+++ Records shown +++

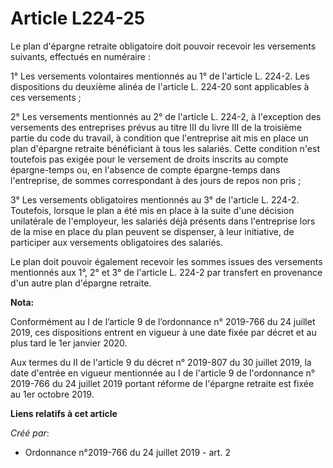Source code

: # Article L224-25

Le plan d'épargne retraite obligatoire doit pouvoir recevoir les versements suivants, effectués en numéraire :

1° Les versements volontaires mentionnés au 1° de l'article L. 224-2. Les dispositions du deuxième alinéa de l'article L.
224-20 sont applicables à ces versements ;

2° Les versements mentionnés au 2° de l'article L. 224-2, à l'exception des versements des entreprises prévus au titre III du
livre III de la troisième partie du code du travail, à condition que l'entreprise ait mis en place un plan d'épargne retraite
bénéficiant à tous les salariés. Cette condition n'est toutefois pas exigée pour le versement de droits inscrits au compte
épargne-temps ou, en l'absence de compte épargne-temps dans l'entreprise, de sommes correspondant à des jours de repos non
pris ;

3° Les versements obligatoires mentionnés au 3° de l'article L. 224-2. Toutefois, lorsque le plan a été mis en place à la
suite d'une décision unilatérale de l'employeur, les salariés déjà présents dans l'entreprise lors de la mise en place du
plan peuvent se dispenser, à leur initiative, de participer aux versements obligatoires des salariés.

Le plan doit pouvoir également recevoir les sommes issues des versements mentionnés aux 1°, 2° et 3° de l'article L. 224-2
par transfert en provenance d'un autre plan d'épargne retraite.

**Nota:**

Conformément au I de l’article 9 de l’ordonnance n° 2019-766 du 24 juillet 2019, ces dispositions entrent en vigueur à une
date fixée par décret et au plus tard le 1er janvier 2020.

Aux termes du II de l'article 9 du décret n° 2019-807 du 30 juillet 2019, la date d'entrée en vigueur mentionnée au I de
l'article 9 de l'ordonnance n° 2019-766 du 24 juillet 2019 portant réforme de l'épargne retraite est fixée au 1er octobre
2019.

**Liens relatifs à cet article**

_Créé par_:

  - Ordonnance n°2019-766 du 24 juillet 2019 - art. 2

+++

#### [What you need to do]
Find each line holding the string "obligatoires" in the listing above, then copy it.

#### [Solution to this exercise]
3° Les versements obligatoires mentionnés au 3° de l'article L. 224-2. Toutefois, lorsque le plan a été mis en place à la
plan peuvent se dispenser, à leur initiative, de participer aux versements obligatoires des salariés.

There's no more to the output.